Burcot Woodturners honor longtime member as clinic fills all lathes
All three lathes were busy at Burcot Woodturners as the club honored Bryan Newman, who turns 90 on May 21, with an Honorary Membership.

All three lathes were in use at Burcot Woodturners’ second Hands On and Turning Clinic of the year, a sharp sign that hands-on coaching is still drawing interest at the club. Members were not just watching from the sidelines. They were taking turns at the machines, with Trevor Cocks guiding people through apples and pears, Tony Jones coaching a novice turner on a garden dibber, and AWGB Midland representative Barrie Fisher showing how paint and sand can be used to decorate a finished piece.
The evening also stretched beyond basic shaping. Mike Crocket and Ray Muggleton were on hand with pyrography demonstrations, adding surface work to a night already built around practical learning. The club said members were encouraged to try the equipment themselves, and the report made clear how quickly good results can come when the right person is standing beside the lathe. For clubs looking to keep newer turners engaged, the format was a clear reminder that a live demo, immediate feedback and a turn at the tool can do more than a lecture ever could.

Before the lathes started turning, chairman Richard Pinches used the club night to recognize one of Burcot’s longest-serving members. Bryan Newman was announced as an Honorary Member ahead of his 90th birthday on May 21. Newman has been with Burcot Woodturners for 25 years, served on the committee for part of that time, looked after the club library and helped at outside events that introduced the club to the public. That recognition fit a club that has built its identity on continuity as much as demonstration, with volunteer effort supporting both the social side and the skills side of the craft.

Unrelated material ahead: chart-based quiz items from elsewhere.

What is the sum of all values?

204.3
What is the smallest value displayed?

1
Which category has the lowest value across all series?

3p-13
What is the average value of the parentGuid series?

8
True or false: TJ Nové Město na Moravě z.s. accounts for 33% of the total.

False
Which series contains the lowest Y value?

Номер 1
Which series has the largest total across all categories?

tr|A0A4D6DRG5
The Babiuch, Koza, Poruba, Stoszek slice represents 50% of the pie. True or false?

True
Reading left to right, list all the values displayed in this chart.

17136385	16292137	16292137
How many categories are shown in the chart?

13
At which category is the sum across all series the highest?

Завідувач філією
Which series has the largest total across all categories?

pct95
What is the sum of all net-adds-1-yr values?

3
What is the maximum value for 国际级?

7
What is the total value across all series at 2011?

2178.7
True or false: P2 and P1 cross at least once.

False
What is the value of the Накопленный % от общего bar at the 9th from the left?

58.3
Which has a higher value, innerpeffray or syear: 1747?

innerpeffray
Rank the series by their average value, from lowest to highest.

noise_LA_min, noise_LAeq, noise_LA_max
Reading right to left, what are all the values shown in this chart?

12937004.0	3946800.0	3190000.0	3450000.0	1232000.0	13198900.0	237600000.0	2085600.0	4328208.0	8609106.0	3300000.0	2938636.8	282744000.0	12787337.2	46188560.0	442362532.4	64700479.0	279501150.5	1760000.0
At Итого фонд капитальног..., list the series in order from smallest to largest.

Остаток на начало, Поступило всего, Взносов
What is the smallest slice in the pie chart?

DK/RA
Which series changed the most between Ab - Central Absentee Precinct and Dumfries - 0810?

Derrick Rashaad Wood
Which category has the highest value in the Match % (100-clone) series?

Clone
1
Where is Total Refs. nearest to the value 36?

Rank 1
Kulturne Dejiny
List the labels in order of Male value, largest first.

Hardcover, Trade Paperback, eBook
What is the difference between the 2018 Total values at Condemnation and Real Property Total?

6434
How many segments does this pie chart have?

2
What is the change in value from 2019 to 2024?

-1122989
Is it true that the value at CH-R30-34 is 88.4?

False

Burcot Woodturners was formed in 1997 and affiliated with the Association of Woodturners of Great Britain in 1998. The club says it has long brought together woodturners of all abilities, and it welcomes members from other clubs to its nights at Burcot Village Hall, near Bromsgrove. That open-door approach was on display again after a busy stretch for the club at Woodworks at Daventry on May 1 and 2, where 14 members attended each day at Daventry Leisure Centre and came away with new contacts, fresh ideas and a look at work by Kez Halliday.
The turnout at March’s Hands On and Turning Clinic, which drew more than 60 members and visitors, suggests the formula is working. With demonstrations at the lathe, surface decoration, mentoring and a club library veteran being honored in the same evening, Burcot showed how a local turning club can keep both its skills and its community in motion.